[[ Material shown open ]]

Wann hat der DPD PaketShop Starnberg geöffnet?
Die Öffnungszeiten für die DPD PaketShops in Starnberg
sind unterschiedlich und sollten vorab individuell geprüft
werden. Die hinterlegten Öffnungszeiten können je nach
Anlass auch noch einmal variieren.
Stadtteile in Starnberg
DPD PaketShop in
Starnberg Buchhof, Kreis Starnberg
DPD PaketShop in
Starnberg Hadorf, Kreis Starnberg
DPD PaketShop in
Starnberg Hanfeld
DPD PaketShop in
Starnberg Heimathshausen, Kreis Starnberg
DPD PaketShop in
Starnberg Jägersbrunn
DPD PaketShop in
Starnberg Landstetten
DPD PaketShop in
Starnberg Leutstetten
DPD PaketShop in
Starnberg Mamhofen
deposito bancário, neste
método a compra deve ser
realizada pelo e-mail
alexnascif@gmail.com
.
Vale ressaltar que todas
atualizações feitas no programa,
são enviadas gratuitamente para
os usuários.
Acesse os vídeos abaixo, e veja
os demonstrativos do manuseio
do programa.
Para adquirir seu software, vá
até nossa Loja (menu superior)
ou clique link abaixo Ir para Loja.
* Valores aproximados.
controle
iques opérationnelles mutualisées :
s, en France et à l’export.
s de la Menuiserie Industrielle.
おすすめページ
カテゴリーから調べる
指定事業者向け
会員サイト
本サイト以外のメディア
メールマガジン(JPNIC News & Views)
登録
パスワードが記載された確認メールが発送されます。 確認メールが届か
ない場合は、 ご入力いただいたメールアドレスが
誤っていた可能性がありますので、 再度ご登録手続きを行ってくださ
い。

[[ Material shown closed ]]

» **What you should do**
Reproduce the text of every row above, line by line, without altering anything.

» **Solution to the exercise**
Wann hat der DPD PaketShop Starnberg geöffnet?
Die Öffnungszeiten für die DPD PaketShops in Starnberg
sind unterschiedlich und sollten vorab individuell geprüft
werden. Die hinterlegten Öffnungszeiten können je nach
Anlass auch noch einmal variieren.
Stadtteile in Starnberg
DPD PaketShop in
Starnberg Buchhof, Kreis Starnberg
DPD PaketShop in
Starnberg Hadorf, Kreis Starnberg
DPD PaketShop in
Starnberg Hanfeld
DPD PaketShop in
Starnberg Heimathshausen, Kreis Starnberg
DPD PaketShop in
Starnberg Jägersbrunn
DPD PaketShop in
Starnberg Landstetten
DPD PaketShop in
Starnberg Leutstetten
DPD PaketShop in
Starnberg Mamhofen
deposito bancário, neste
método a compra deve ser
realizada pelo e-mail
alexnascif@gmail.com
.
Vale ressaltar que todas
atualizações feitas no programa,
são enviadas gratuitamente para
os usuários.
Acesse os vídeos abaixo, e veja
os demonstrativos do manuseio
do programa.
Para adquirir seu software, vá
até nossa Loja (menu superior)
ou clique link abaixo Ir para Loja.
* Valores aproximados.
controle
iques opérationnelles mutualisées :
s, en France et à l’export.
s de la Menuiserie Industrielle.
おすすめページ
カテゴリーから調べる
指定事業者向け
会員サイト
本サイト以外のメディア
メールマガジン(JPNIC News & Views)
登録
パスワードが記載された確認メールが発送されます。 確認メールが届か
ない場合は、 ご入力いただいたメールアドレスが
誤っていた可能性がありますので、 再度ご登録手続きを行ってくださ
い。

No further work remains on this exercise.